A month or so ago, a brief moment of insantity saw me remove most trackwork on the depot modules in order for me to begin their well overdue rebuild - remembering these are the last two of the original modules which had not been relaid during the major rebuild of 2009/2010. Consequently the trackwork was pretty average to say the least, resulting in numerous derailments on badly aligned rail joins, as well as basically rendering the road to the turntable useless by having it situated too close to the mainline, meaning any loco stabled here would be side-swipped by any passing train.
The depot yard arrangement has been changed to allow greater flexibility - a headshunt is now provided, the turntable road now re-slewed away from the mainline and a way and works siding added (this will not be fitted with a powered point motor, as it is really only for looks).
On Wednesday evening, I fitted the point motors, however after securing one, murphy came out to play (damn him!) and one of the point control wires snapped (probably a result of trying to straighten it out) just low enough to ensure as the point was thrown, it would slip out of the hole in the tiebar. My solution was to take a short length of 2.5mm dia. K&S brass tube, heat it with a blow torch and then push it through the tiebar (melting as it went). This gave me an extra 3mm of length on the underside of the point, which will mean theres no way that wire can ever come out (unless it snaps off at the servo itself).
On Sunday afternoon, all wiring was completed and the first ground cover applied - basically a dirt-covered yard covering the turntable road and diesel loco servicing facilities.

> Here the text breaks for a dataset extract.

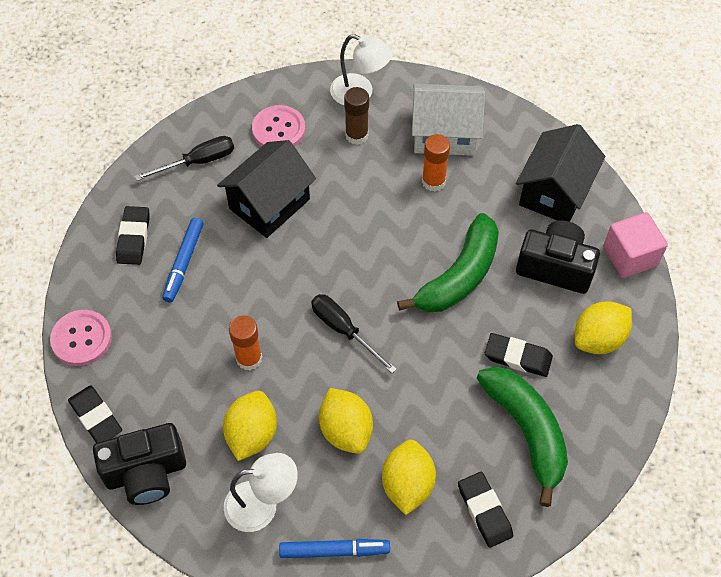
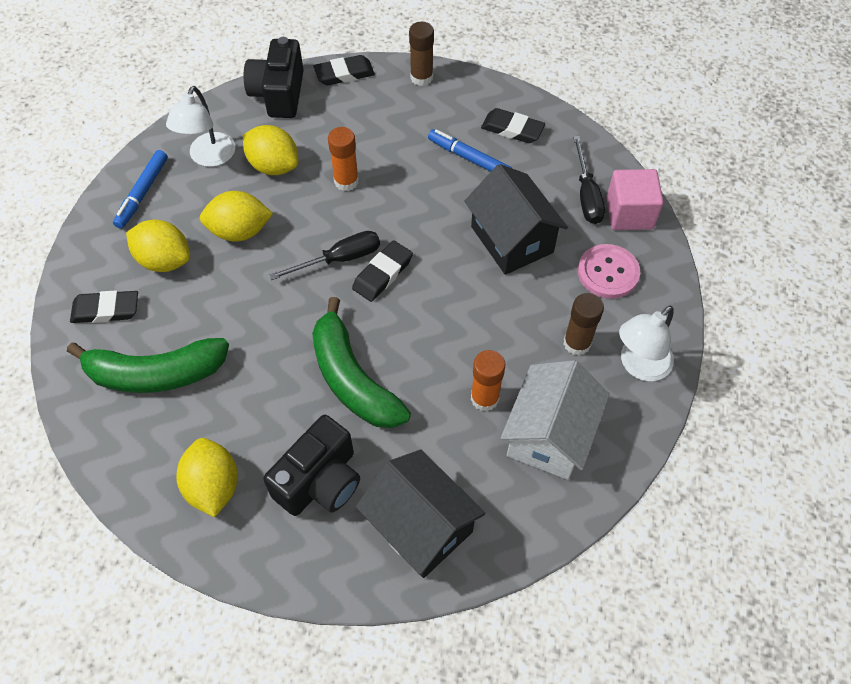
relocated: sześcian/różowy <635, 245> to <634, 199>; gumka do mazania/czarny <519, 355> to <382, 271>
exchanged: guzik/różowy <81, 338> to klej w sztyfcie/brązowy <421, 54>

Now this has had time to dry, I will start weathering the ground prior to installation of structures etc - those structures in the above photo have been temporarily placed into position, and may yet be completely replaced.
Onto other matters:
Last Saturday was the annual Modelling the Railways of South Australia convention - as always a great variety of quality presentations were provided, as was an excellent display of participants models. Of note was Gavin Thrum's beautiful model of light pacific No. 621 (apparently his first ever loco scratchbuild).
A talk was presented on the Penfield Branch - now this would be a perfect exhibition layout for anyone wanting a small(ish) layout, with plenty of shunting posibilities and a regular railcar services..a good layout diagram was provided, but could also be modified into an "around the walls" shelf layout - I'm considering building a small shelf layout in the workshop based on this idea (maybe in a year of so).
The Superchook power car saga has also come to an end, with the cars now back operational - Brian Woods of Junction Models kindly provided two new axles and gears for the spud unit, which didn't initially cure the problem, which was later traced to a slipping worm gear on the motor - a drop of loctite cured that!